# Task objective:
Whenever a line in the data contains "status", show that line.

# Input material:
--- START ---
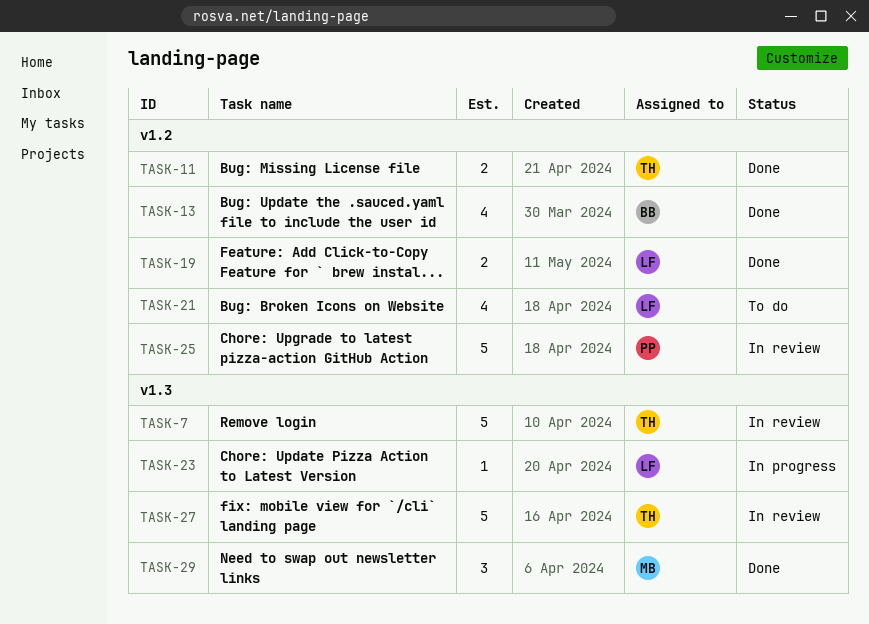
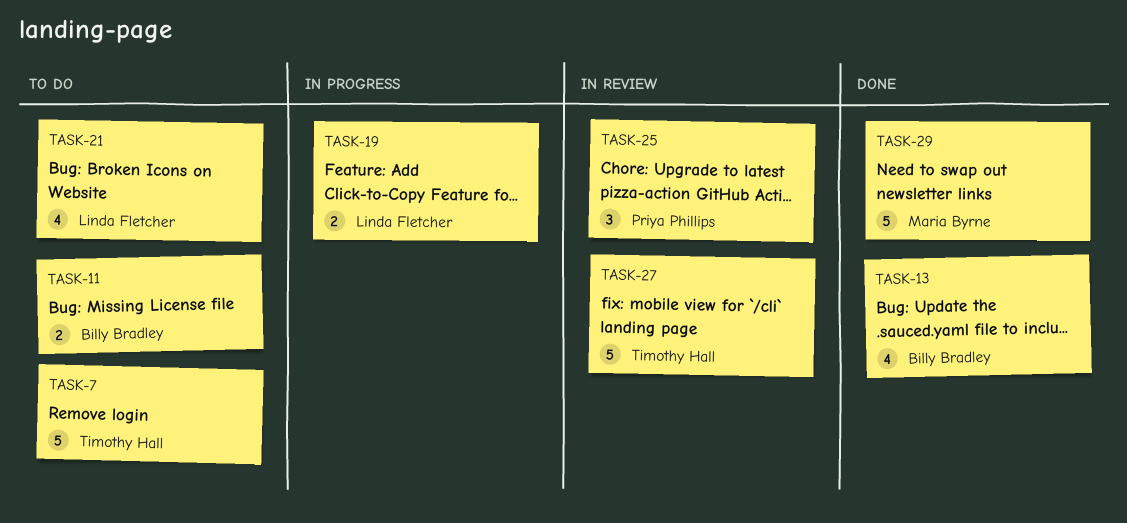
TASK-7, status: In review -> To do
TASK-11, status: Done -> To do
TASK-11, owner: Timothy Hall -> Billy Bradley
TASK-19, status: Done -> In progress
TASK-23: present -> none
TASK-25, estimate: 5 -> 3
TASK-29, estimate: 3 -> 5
--- END ---
--- START ---
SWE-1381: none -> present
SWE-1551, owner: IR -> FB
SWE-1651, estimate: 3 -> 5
--- END ---
# Exercise solution:
TASK-7, status: In review -> To do
TASK-11, status: Done -> To do
TASK-19, status: Done -> In progress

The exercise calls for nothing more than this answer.